Oleh: Suratmi, S.Pd (Praktisi Pendidikan di Yogyakarta)
Akhir-akhir ini muncul polemik di masyarakat berkaitan dengan wacana penghapusan Pendidikan Agama di sekolah yang dimunculkan oleh salah satu tokoh terkenal di negeri ini.
Disebutkan bahwa agama sebaiknya diajarkan oleh orang tua masing-masing siswa atau oleh guru di luar sekolah karena dianggap bahwa pendidikan agama di sekolah dapat menyebabkan perpecahan setelah siswa mempelajari agama yang mereka anut sendiri-sendiri.

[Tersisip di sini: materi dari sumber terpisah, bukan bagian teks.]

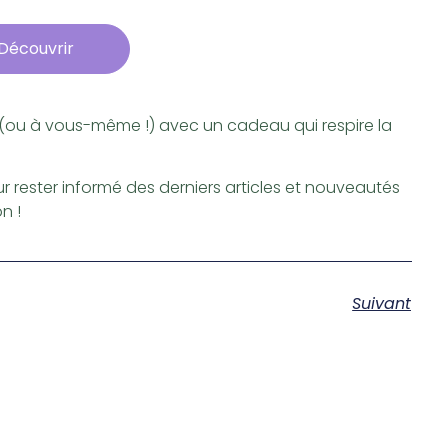
nez le montant
Sélectionnez le montant
Découvrir
s (ou à vous-même !) avec un cadeau qui respire la
 rester informé des derniers articles et nouveautés
n !
Suivant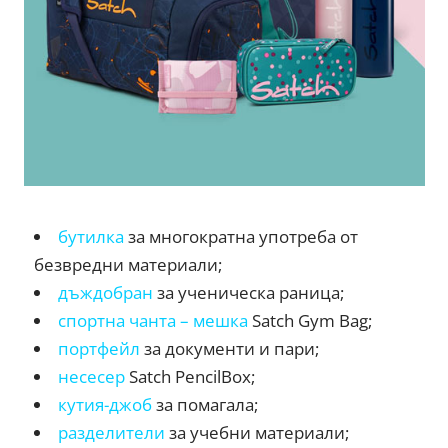
бутилка
за многократна употреба от
безвредни материали;
дъждобран
за ученическа раница;
спортна чанта – мешка
Satch Gym Bag;
портфейл
за документи и пари;
несесер
Satch PencilBox;
кутия-джоб
за помагала;
разделители
за учебни материали;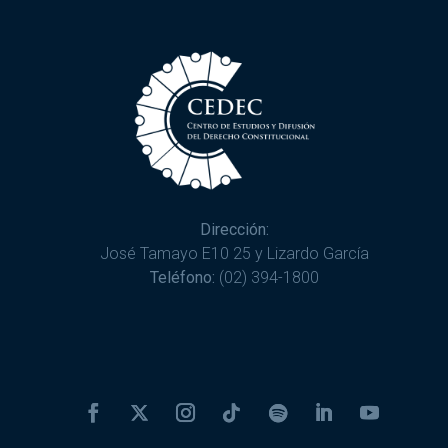
Dirección:
José Tamayo E10 25 y Lizardo García
Teléfono:
(02) 394-1800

Tentu saja wacana ini menimbulkan reaksi keras dari berbagai kalangan. Bagaimana bisa Pendidikan Agama ditiadakan di sekolah sedangkan dalam dasar negara sila pertama tertulis jelas bahwa Indonesia adalah negara yang mengakui prinsip ketuhanan.
Dalam Undang-Undang Dasar 1945 juga sangat jelas disebutkan adanya pengakuan prinsip ketuhanan. Setiap warga negara bebas memeluk agama dan beribadah menurut agama masing-masing serta berhak mendapatkan pendidikan yang layak.
Berkaitan dengan wacana tersebut, ada sebuah pertanyaan yang muncul. Akan mungkinkah para pelajar di seluruh penjuru negeri ini memiliki pemahaman agama yang baik bila para siswa dibiarkan mempelajari agama mereka sendiri di luar lingkungan sekolah.
Dengan penerapan sekolah lima hari, para siswa menghabiskan sebagian besar waktu mereka di sekolah dan pulang pada sore hari dengan kondisi yang sudah cukup lelah. Sampai di rumah, orang tua mereka belum tentu bisa membimbing mereka tentang pemahaman agama. Hal ini bisa terjadi karena kesibukan orang tua baik dalam mencari nafkah ataupun menyelesaikan pekerjaan rumah tangga masing-masing.
Selain itu, tidak semua orang tua memiliki pemahaman yang memadai dalam bidang keagamaan. Orang tua seperti ini mungkin malah merasa tidak percaya diri untuk membimbing. Lebih parahnya lagi, kadang anak-anak mereka malah tidak mau belajar dengan orang tua mereka sendiri. Dengan kondisi seperti ini, apakah para pelajar akan dapat mempelajari agama dengan caranya sendiri?
Dalam wacana penghapusan pendidikan agama juga disebutkan bahwa pengajaran agama di sekolah hanya menimbulkan sikap eksklusivisme, mengkotak-kotakkan siswa, sehingga siswa merasa bahwa mereka tidak sama dan dikhawatirkan akan menimbulkan perpecahan. Jelas sekali bahwa ini juga bukanlah alasan yang tepat.
Setiap agama memang harus dipelajari sendiri oleh masing-masing pemeluknya. Karena setiap umat beragama memiliki hak untuk mempelajari dan mengamalkan sesuai dengan ajaran agama masing-masing. Justru mereka harus diberi fasilitas sendiri.
Tidaklah mungkin semua siswa dalam satu sekolah hanya boleh mengikuti pelajaran satu agama saja. Yang perlu ditanamkan adalah munculnya rasa toleransi dan menghargai agama dan kepercayaan masing-masing. Bukan malah menyalahkan pemberian mata pelajaran agama di sekolah. Tidak ada yang salah dengan adanya materi pendidikan agama di sekolah.
Semoga wacana ini tidak mendapat angin segar dari para pengambil kebijakan di negeri ini sehingga para siswa di sekolah akan tetap mendapatkan pelajaran agama sesuai dengan agama dan kepercayaan masing-masing.
Tugas kita bersama untuk senantiasa menciptakan iklim yang sejuk di negeri ini dengan selalu mengedepankan sikap toleransi dan juga saling menghargai.